Class SourceOutputWithWatermarks<T>

  • Type Parameters:
    T - The type of emitted records.
    All Implemented Interfaces:
    WatermarkOutput, SourceOutput<T>

    @Internal
    public class SourceOutputWithWatermarks<T>
    extends Object
    implements SourceOutput<T>
    Implementation of the SourceOutput. The records emitted to this output are pushed into a given PushingAsyncDataInput.DataOutput. The watermarks are pushed into the same output, or into a separate WatermarkOutput, if one is provided.

    Periodic Watermarks

    This output does not implement automatic periodic watermark emission. The method emitPeriodicWatermark() needs to be called periodically.

    Note on Performance Considerations

    The methods SourceOutput.collect(Object) and SourceOutput.collect(Object, long) are highly performance-critical (part of the hot loop). To make the code as JIT friendly as possible, we want to have only a single implementation of these two methods, across all classes. That way, the JIT compiler can de-virtualize (and inline) them better.

    Currently, we have one implementation of these methods for the case where we don't need watermarks (see class NoOpTimestampsAndWatermarks) and one for the case where we do (this class). When the JVM is dedicated to a single job (or type of job) only one of these classes will be loaded. In mixed job setups, we still have a bimorphic method (rather than a poly/-/mega-morphic method).

    • Method Detail

      • collect

        public final void collect​(T record)
        Description copied from interface: SourceOutput
        Emit a record without a timestamp.

        Use this method if the source system does not have a notion of records with timestamps.

        The events later pass through a TimestampAssigner, which attaches a timestamp to the event based on the event's contents. For example a file source with JSON records would not have a generic timestamp from the file reading and JSON parsing process, and thus use this method to produce initially a record without a timestamp. The TimestampAssigner in the next step would be used to extract timestamp from a field of the JSON object.

        Specified by:
        collect in interface SourceOutput<T>
        Parameters:
        record - the record to emit.
      • collect

        public final void collect​(T record,
                                  long timestamp)
        Description copied from interface: SourceOutput
        Emit a record with a timestamp.

        Use this method if the source system has timestamps attached to records. Typical examples would be Logs, PubSubs, or Message Queues, like Kafka or Kinesis, which store a timestamp with each event.

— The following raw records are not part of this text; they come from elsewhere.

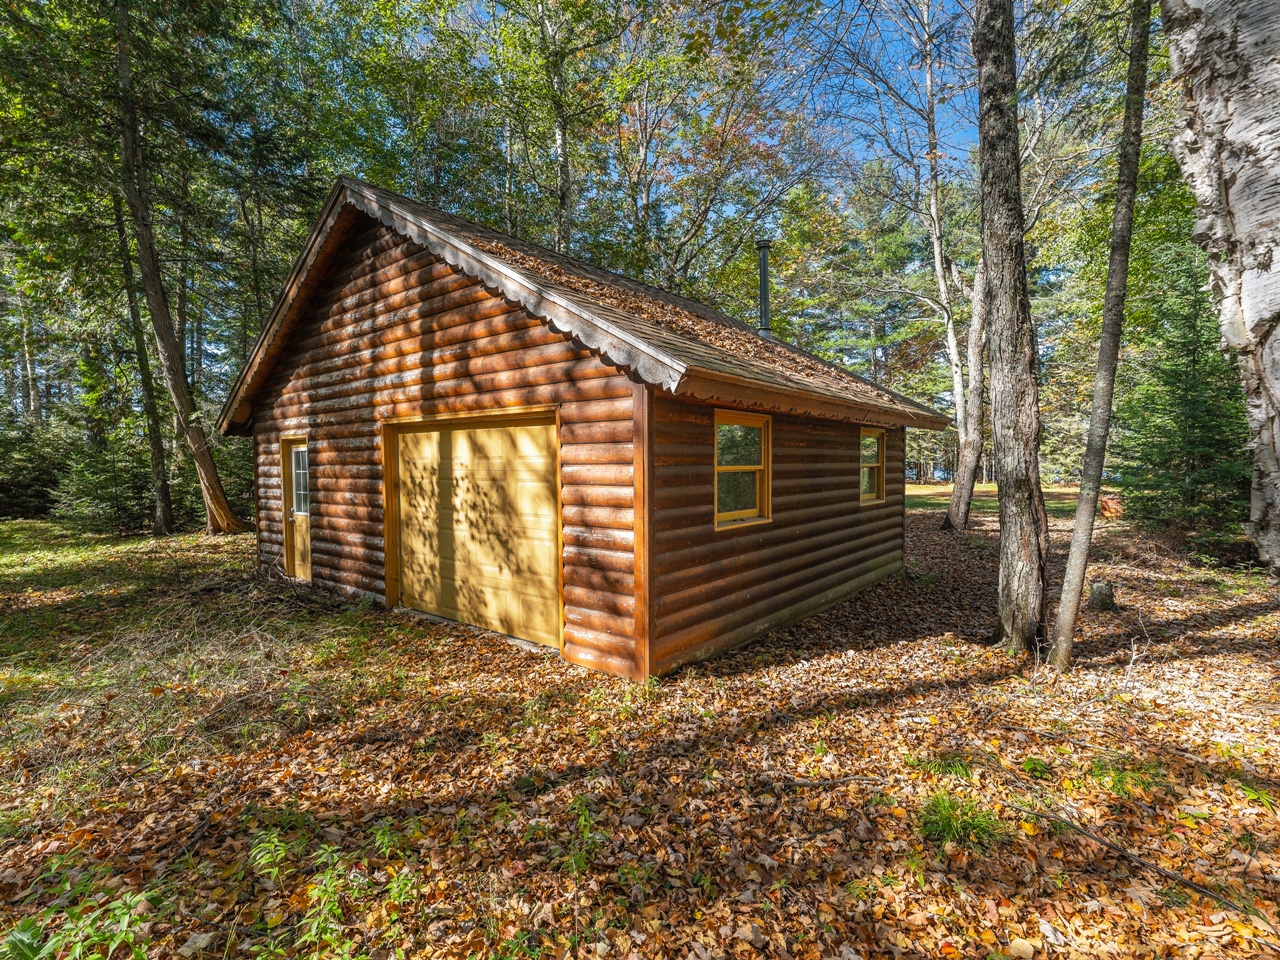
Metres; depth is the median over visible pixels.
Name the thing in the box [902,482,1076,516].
lawn
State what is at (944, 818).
grass tuft
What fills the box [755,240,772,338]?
chimney pipe
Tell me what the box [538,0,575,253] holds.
tree
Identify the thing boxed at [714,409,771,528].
window
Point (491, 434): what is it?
garage door
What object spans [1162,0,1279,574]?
birch tree
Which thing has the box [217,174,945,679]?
garage
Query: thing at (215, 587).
brush pile
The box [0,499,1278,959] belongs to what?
leaf-covered ground
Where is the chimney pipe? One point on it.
(764, 291)
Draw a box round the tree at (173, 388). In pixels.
[114,0,246,534]
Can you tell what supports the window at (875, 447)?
in the garage
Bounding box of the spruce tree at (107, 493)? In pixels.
[52,427,156,534]
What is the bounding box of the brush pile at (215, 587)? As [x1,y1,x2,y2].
[187,561,361,621]
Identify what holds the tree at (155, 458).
on the leaf-covered ground at (1074, 676)
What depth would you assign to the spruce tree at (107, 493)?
13.82 m
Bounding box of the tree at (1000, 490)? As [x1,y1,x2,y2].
[973,0,1049,657]
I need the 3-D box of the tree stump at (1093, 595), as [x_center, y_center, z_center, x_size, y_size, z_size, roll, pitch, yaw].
[5.383,1.390,6.819,0.283,0.333,0.292,2,4,40]
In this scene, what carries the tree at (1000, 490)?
on the leaf-covered ground at (1074, 676)
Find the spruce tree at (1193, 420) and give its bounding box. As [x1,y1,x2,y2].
[1112,245,1249,550]
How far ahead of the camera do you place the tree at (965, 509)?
13.79 m
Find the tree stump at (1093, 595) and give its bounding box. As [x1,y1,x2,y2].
[1087,580,1115,610]
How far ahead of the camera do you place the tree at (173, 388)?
12.93 m
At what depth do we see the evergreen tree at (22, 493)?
17.94 m
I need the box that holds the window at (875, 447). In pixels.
[860,428,885,505]
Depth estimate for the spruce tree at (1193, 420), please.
10.29 m
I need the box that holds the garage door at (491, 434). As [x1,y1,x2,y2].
[385,410,561,650]
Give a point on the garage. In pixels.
(374, 315)
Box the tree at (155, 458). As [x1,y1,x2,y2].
[108,173,175,535]
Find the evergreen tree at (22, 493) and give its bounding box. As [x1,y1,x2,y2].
[0,420,74,520]
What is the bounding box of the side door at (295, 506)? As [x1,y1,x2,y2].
[280,436,311,582]
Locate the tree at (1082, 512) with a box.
[1050,0,1156,670]
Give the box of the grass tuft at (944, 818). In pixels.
[917,788,1005,848]

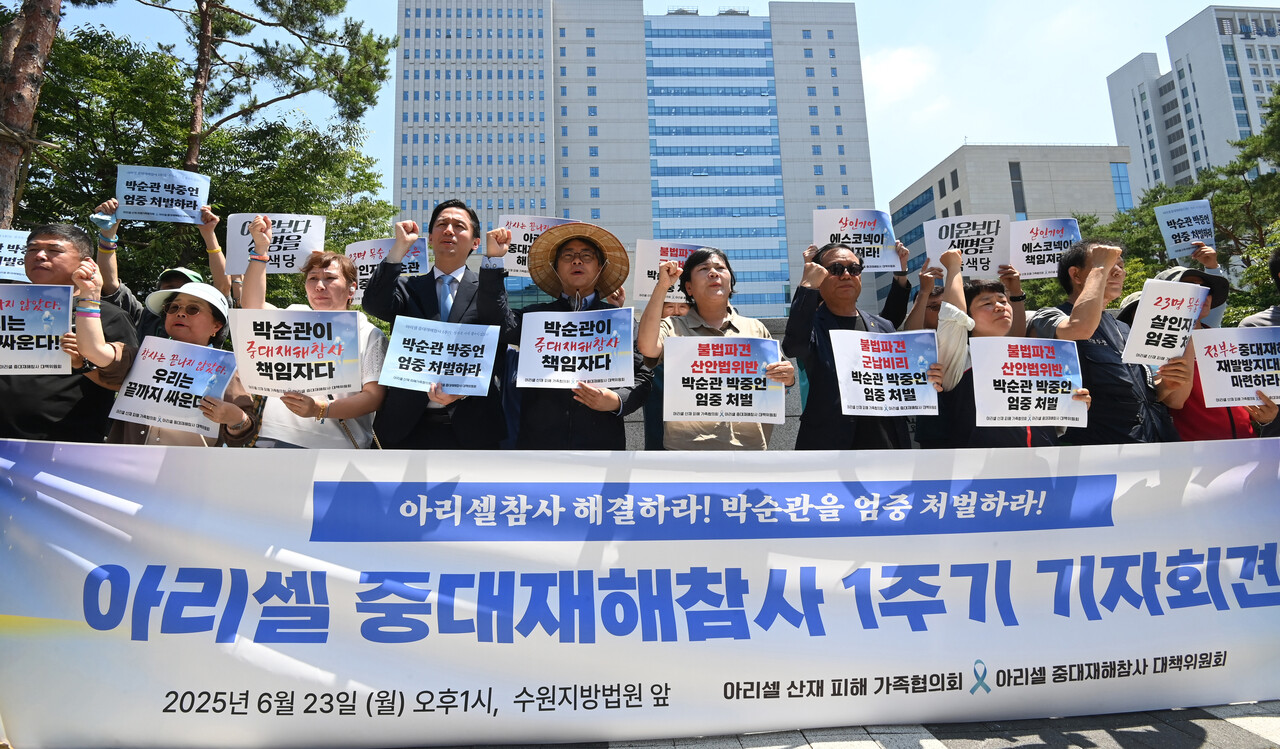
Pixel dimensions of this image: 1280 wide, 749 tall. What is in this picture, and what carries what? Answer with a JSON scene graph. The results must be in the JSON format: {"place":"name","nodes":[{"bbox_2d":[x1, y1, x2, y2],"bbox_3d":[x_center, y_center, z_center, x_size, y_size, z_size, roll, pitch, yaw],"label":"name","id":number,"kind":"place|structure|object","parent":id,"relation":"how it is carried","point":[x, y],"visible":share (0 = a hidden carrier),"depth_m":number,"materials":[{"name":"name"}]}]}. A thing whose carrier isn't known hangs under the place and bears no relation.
{"place":"outdoors","nodes":[
{"label":"outdoors","id":0,"kind":"place"},
{"bbox_2d":[345,236,428,296],"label":"protest sign","id":1,"kind":"object","parent":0,"point":[369,253],"visible":0.48,"depth_m":4.23,"materials":[{"name":"white paper"}]},
{"bbox_2d":[497,214,571,279],"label":"protest sign","id":2,"kind":"object","parent":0,"point":[516,243],"visible":0.45,"depth_m":4.12,"materials":[{"name":"white paper"}]},
{"bbox_2d":[395,0,883,318],"label":"office building","id":3,"kind":"structure","parent":0,"point":[584,208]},
{"bbox_2d":[29,0,1273,217],"label":"sky","id":4,"kind":"structure","parent":0,"point":[922,160],"materials":[{"name":"blue"}]},
{"bbox_2d":[633,240,704,304],"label":"protest sign","id":5,"kind":"object","parent":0,"point":[638,281],"visible":0.51,"depth_m":4.77,"materials":[{"name":"white paper"}]},
{"bbox_2d":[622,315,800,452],"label":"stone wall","id":6,"kind":"structure","parent":0,"point":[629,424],"depth_m":4.51,"materials":[{"name":"grey stone"}]},
{"bbox_2d":[811,208,902,272],"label":"protest sign","id":7,"kind":"object","parent":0,"point":[819,236],"visible":0.8,"depth_m":4.51,"materials":[{"name":"white paper"}]},
{"bbox_2d":[446,699,1279,748],"label":"pavement","id":8,"kind":"structure","parent":0,"point":[1159,735],"materials":[{"name":"grey stone"}]},
{"bbox_2d":[0,436,1279,748],"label":"banner","id":9,"kind":"object","parent":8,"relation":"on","point":[76,617],"visible":0.98,"depth_m":2.61,"materials":[{"name":"white fabric"}]},
{"bbox_2d":[862,44,936,108],"label":"cloud","id":10,"kind":"structure","parent":0,"point":[896,65],"materials":[{"name":"white"}]},
{"bbox_2d":[887,142,1132,304],"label":"low building","id":11,"kind":"structure","parent":0,"point":[997,148],"materials":[{"name":"grey"}]},
{"bbox_2d":[1007,218,1082,279],"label":"protest sign","id":12,"kind":"object","parent":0,"point":[1056,250],"visible":0.79,"depth_m":4.61,"materials":[{"name":"white paper"}]},
{"bbox_2d":[1106,2,1279,196],"label":"white building","id":13,"kind":"structure","parent":0,"point":[1257,77],"materials":[{"name":"white"}]},
{"bbox_2d":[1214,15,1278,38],"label":"building sign","id":14,"kind":"object","parent":13,"relation":"attached to","point":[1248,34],"visible":0.81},
{"label":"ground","id":15,"kind":"structure","parent":0},
{"bbox_2d":[0,0,64,229],"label":"tree trunk","id":16,"kind":"object","parent":15,"relation":"on","point":[45,36],"visible":0.67,"materials":[{"name":"brown wood"}]},
{"bbox_2d":[0,221,138,440],"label":"man","id":17,"kind":"object","parent":15,"relation":"on","point":[52,236],"visible":0.6,"depth_m":3.18},
{"bbox_2d":[0,228,29,281],"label":"protest sign","id":18,"kind":"object","parent":17,"relation":"in","point":[1,269],"visible":0.74,"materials":[{"name":"white paper"}]},
{"bbox_2d":[0,283,73,374],"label":"protest sign","id":19,"kind":"object","parent":17,"relation":"in","point":[66,303],"visible":0.98,"depth_m":3.05,"materials":[{"name":"white paper"}]},
{"bbox_2d":[90,196,235,338],"bbox_3d":[-3.413,-0.049,4.165,0.949,2.306,0.922,-1,-6,-3],"label":"person","id":20,"kind":"object","parent":15,"relation":"on","point":[219,279],"visible":0.3,"depth_m":4.17},
{"bbox_2d":[114,165,208,222],"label":"protest sign","id":21,"kind":"object","parent":20,"relation":"in","point":[176,198],"visible":0.97,"depth_m":4.98,"materials":[{"name":"blue"}]},
{"bbox_2d":[78,259,255,447],"bbox_3d":[-2.513,0.287,3.143,0.739,1.701,0.819,-1,-6,-3],"label":"woman","id":22,"kind":"object","parent":15,"relation":"on","point":[184,329],"visible":0.35,"depth_m":3.13},
{"bbox_2d":[107,335,238,436],"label":"protest sign","id":23,"kind":"object","parent":22,"relation":"in","point":[169,357],"visible":0.93,"depth_m":3.06,"materials":[{"name":"white paper"}]},
{"bbox_2d":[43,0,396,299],"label":"tree","id":24,"kind":"object","parent":15,"relation":"on","point":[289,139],"visible":0.72,"depth_m":10.82,"materials":[{"name":"plant"}]},
{"bbox_2d":[234,218,387,447],"bbox_3d":[-1.778,0.239,3.234,0.785,2.050,0.802,-1,-6,-3],"label":"woman","id":25,"kind":"object","parent":15,"relation":"on","point":[331,269],"visible":0.47,"depth_m":3.15},
{"bbox_2d":[225,213,324,275],"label":"protest sign","id":26,"kind":"object","parent":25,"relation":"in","point":[296,267],"visible":0.74,"depth_m":4.18,"materials":[{"name":"white paper"}]},
{"bbox_2d":[227,307,358,395],"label":"protest sign","id":27,"kind":"object","parent":25,"relation":"in","point":[348,324],"visible":0.98,"depth_m":3.11,"materials":[{"name":"white paper"}]},
{"bbox_2d":[363,198,511,449],"bbox_3d":[-1.130,0.076,3.434,0.791,2.208,0.708,-1,-6,-3],"label":"man","id":28,"kind":"object","parent":15,"relation":"on","point":[446,229],"visible":0.76,"depth_m":3.34},
{"bbox_2d":[378,315,497,396],"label":"protest sign","id":29,"kind":"object","parent":28,"relation":"in","point":[427,367],"visible":0.98,"depth_m":3.19,"materials":[{"name":"white paper"}]},
{"bbox_2d":[488,217,654,449],"bbox_3d":[-0.385,0.202,3.408,0.908,2.175,0.778,-2,-6,13],"label":"man","id":30,"kind":"object","parent":15,"relation":"on","point":[606,412],"visible":0.76,"depth_m":3.29},
{"bbox_2d":[518,306,633,388],"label":"protest sign","id":31,"kind":"object","parent":30,"relation":"in","point":[545,343],"visible":0.98,"depth_m":3.21,"materials":[{"name":"white paper"}]},
{"bbox_2d":[637,245,792,449],"bbox_3d":[0.408,0.223,3.335,0.826,1.854,0.800,-1,-6,-3],"label":"woman","id":32,"kind":"object","parent":15,"relation":"on","point":[709,279],"visible":0.62,"depth_m":3.28},
{"bbox_2d":[665,335,786,424],"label":"protest sign","id":33,"kind":"object","parent":32,"relation":"in","point":[669,369],"visible":0.98,"depth_m":3.18,"materials":[{"name":"white paper"}]},
{"bbox_2d":[783,239,913,450],"bbox_3d":[1.263,0.233,3.550,0.832,2.014,0.638,2,-7,-24],"label":"man","id":34,"kind":"object","parent":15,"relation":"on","point":[826,322],"visible":0.73,"depth_m":3.44},
{"bbox_2d":[831,328,939,417],"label":"protest sign","id":35,"kind":"object","parent":34,"relation":"in","point":[884,381],"visible":0.98,"depth_m":3.25,"materials":[{"name":"white paper"}]},
{"bbox_2d":[900,251,952,451],"bbox_3d":[2.092,0.154,4.082,0.751,2.051,0.813,-1,-6,-3],"label":"person","id":36,"kind":"object","parent":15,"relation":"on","point":[936,296],"visible":0.32,"depth_m":4.03},
{"bbox_2d":[923,213,1012,277],"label":"protest sign","id":37,"kind":"object","parent":36,"relation":"in","point":[981,267],"visible":0.89,"depth_m":4.50,"materials":[{"name":"white paper"}]},
{"bbox_2d":[931,243,1089,447],"bbox_3d":[2.137,0.301,3.480,0.833,2.021,0.807,-1,-6,-3],"label":"woman","id":38,"kind":"object","parent":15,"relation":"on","point":[988,312],"visible":0.47,"depth_m":3.44},
{"bbox_2d":[970,337,1087,426],"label":"protest sign","id":39,"kind":"object","parent":38,"relation":"in","point":[1030,362],"visible":0.98,"depth_m":3.31,"materials":[{"name":"white paper"}]},
{"bbox_2d":[1031,236,1176,442],"bbox_3d":[2.884,0.196,3.669,0.731,2.089,0.739,-1,-6,-3],"label":"man","id":40,"kind":"object","parent":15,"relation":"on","point":[1086,262],"visible":0.63,"depth_m":3.55},
{"bbox_2d":[1098,86,1279,320],"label":"tree","id":41,"kind":"object","parent":15,"relation":"on","point":[1152,222],"visible":0.5,"depth_m":13.17,"materials":[{"name":"green plant"}]},
{"bbox_2d":[1117,262,1267,439],"bbox_3d":[3.652,0.266,3.902,0.840,2.102,0.884,-1,-6,-3],"label":"person","id":42,"kind":"object","parent":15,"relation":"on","point":[1194,414],"visible":0.24,"depth_m":3.75},
{"bbox_2d":[1120,277,1207,365],"bbox_3d":[3.129,-0.281,3.538,0.520,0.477,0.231,-1,-6,-3],"label":"protest sign","id":43,"kind":"object","parent":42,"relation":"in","point":[1147,310],"visible":0.97,"depth_m":3.53,"materials":[{"name":"white paper"}]},
{"bbox_2d":[1152,199,1216,258],"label":"protest sign","id":44,"kind":"object","parent":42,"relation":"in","point":[1173,231],"visible":0.93,"depth_m":4.98,"materials":[{"name":"white paper"}]},
{"bbox_2d":[1191,326,1279,406],"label":"protest sign","id":45,"kind":"object","parent":42,"relation":"in","point":[1250,331],"visible":0.99,"depth_m":3.54,"materials":[{"name":"white paper"}]},
{"bbox_2d":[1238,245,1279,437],"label":"person","id":46,"kind":"object","parent":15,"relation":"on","point":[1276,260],"visible":0.23,"depth_m":3.87}
]}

        The events typically still pass through a TimestampAssigner, which may decide to either use this source-provided timestamp, or replace it with a timestamp stored within the event (for example if the event was a JSON object one could configure aTimestampAssigner that extracts one of the object's fields and uses that as a timestamp).

        Specified by:
        collect in interface SourceOutput<T>
        Parameters:
        record - the record to emit.
        timestamp - the timestamp of the record.
      • emitWatermark

        public final void emitWatermark​(Watermark watermark)
        Description copied from interface: WatermarkOutput
        Emits the given watermark.

        Emitting a watermark also implicitly marks the stream as active, ending previously marked idleness.

        Specified by:
        emitWatermark in interface WatermarkOutput
      • markIdle

        public final void markIdle()
        Description copied from interface: WatermarkOutput
        Marks this output as idle, meaning that downstream operations do not wait for watermarks from this output.

        An output becomes active again as soon as the next watermark is emitted or WatermarkOutput.markActive() is explicitly called.

        Specified by:
        markIdle in interface WatermarkOutput
      • markActive

        public void markActive()
        Description copied from interface: WatermarkOutput
        Marks this output as active, meaning that downstream operations should wait for watermarks from this output.
        Specified by:
        markActive in interface WatermarkOutput
      • emitPeriodicWatermark

        public final void emitPeriodicWatermark()